Par ailleurs les fermiers qui récoltent entre autres du blé, des pommes de terre et des artichauts dépendent aussi directement des eaux de fonte des glaciers de la Cordillère blanche, aussi bien pendant la saison sèche que pendant la saison humide. Et ces fermiers disent que la situation s’est modifiée.

L’impact du réchauffement climatique sur la disponibilité de l’approvisionnement en eau est un des problèmes les plus préoccupants pour le Pérou..
La majorité de l'eau du Rio Santa provient des glaciers. Cette eau va jusqu'à la côte. Les glaciers alimentent les rivières et ces rivières alimentent les grandes villes de la côte péruvienne où résident environ les 2/3 des 27 millions de péruviens. Dans la mesure où les glaciers diminuent, la côte péruvienne, où il pleut très peu, ne sera plus suffisamment approvisionnée. Car l'eau de pluie ne suffit pas.

Le Pérou, comme d’autres pays des Andes (Colombie, Equateur), tire la plus grande partie de son énergie de la production d’hydroéléctricité : plus ou moins 80 pourcents pour le Pérou, plus ou moins 70 pourcents pour l’Equateur et la Colombie, et environ 50 pourcents pour la Bolivie. Cette proportion pourrait fortement baisser dès lors que les glaciers n’alimentent plus suffisamment les bassins hydrologiques ...

Comment voyez-vous l'avenir et quelles seraient les solutions?

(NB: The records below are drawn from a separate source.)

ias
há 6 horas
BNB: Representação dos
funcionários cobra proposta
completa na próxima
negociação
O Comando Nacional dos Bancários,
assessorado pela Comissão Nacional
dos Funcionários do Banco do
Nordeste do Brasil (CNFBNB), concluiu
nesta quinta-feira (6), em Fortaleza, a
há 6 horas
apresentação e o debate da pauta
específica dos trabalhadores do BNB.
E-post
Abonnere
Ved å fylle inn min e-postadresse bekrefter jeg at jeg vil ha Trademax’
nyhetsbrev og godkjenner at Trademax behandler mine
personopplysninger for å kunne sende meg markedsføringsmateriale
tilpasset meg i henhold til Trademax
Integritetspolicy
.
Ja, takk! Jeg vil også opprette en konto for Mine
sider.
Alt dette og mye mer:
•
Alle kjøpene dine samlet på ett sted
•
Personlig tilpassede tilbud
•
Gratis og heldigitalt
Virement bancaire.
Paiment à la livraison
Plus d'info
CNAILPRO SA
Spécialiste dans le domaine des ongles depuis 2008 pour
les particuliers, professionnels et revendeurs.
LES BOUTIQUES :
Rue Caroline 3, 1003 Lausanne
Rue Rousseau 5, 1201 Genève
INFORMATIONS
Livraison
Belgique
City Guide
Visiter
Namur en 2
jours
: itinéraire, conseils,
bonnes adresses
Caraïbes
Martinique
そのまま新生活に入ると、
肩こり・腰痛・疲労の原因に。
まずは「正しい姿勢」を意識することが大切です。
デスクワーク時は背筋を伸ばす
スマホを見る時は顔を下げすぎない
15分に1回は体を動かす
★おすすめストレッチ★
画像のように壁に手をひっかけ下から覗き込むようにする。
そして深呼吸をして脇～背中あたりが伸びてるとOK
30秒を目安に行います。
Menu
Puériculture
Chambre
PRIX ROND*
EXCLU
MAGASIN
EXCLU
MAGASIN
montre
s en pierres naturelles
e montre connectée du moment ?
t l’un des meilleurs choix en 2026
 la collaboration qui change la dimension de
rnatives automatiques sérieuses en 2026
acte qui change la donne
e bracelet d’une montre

Il y a aujourd'hui un cycle irréversible pour les glaciers qui vont disparaître. Au cours des 30 dernières années, 20 pourcents de la surface des glaciers de montagne situés au Pérou ont été perdus. La vitesse va accélérer si la température monte plus vite. Que va-t-il se passer quand l'eau glaciaire va disparaître?
Nous devons en effet nous préparer et trouver d'autres solutions, et il faut encore pouvoir les appliquer. Il existe par exemple des plantes qui permettent de dessaler l'eau de la mer. Dans la montagne, on doit, à court terme, améliorer les systèmes d'irrigation (si les aqueducs ne sont pas en béton on perd 30% de l'eau). Les lacs artificiels sont une autre solution, mais il faudra les approvisionner par régularisation. On peut aussi reboiser des zones déboisées. Mais que se passe-t-il avec des écosystèmes qui sont dérégulés? Les animaux vont chercher toujours plus haut. Et aussi beaucoup plus de maladies vont se développer. La population locale devrait aussi se protéger davantage contre le soleil. On constate déjà plus de cancers de la peau.

Si on regarde plus loin, et de façon plus globale, la population sera encore plus importante. Les villes deviennent de plus en plus grandes et les zones rurales diminuent. Cela provoque encore plus de pollution. Aujourd'hui il y a les Etats Unis et la Chine qui polluent le plus, et bientôt l'Inde va suivre. Kyoto impose une diminution de la pollution, mais les Etats Unis ne veulent pas signer et ne prennent pas leurs responsabilités.
L'homme contribue sans aucun doute au changement climatique, même si on ne sait pas exactement quel pourcentage relève du cycle naturel et de l'intervention humaine.

Quant au Pérou, s'il n'est certainement pas parmi les pays les plus polluants, il est le troisième pays au monde le plus vulnérable, car nos ressources d'eau, de par la disparition des glaciers, sont les plus menacées. Il n'est pas juste que l'impact du changement climatique ne soit pas pareil pour tous. Le siècle passé a connu des guerres pour le pétrole, espérons que le siècle prochain ne connaisse pas de guerre pour l'eau.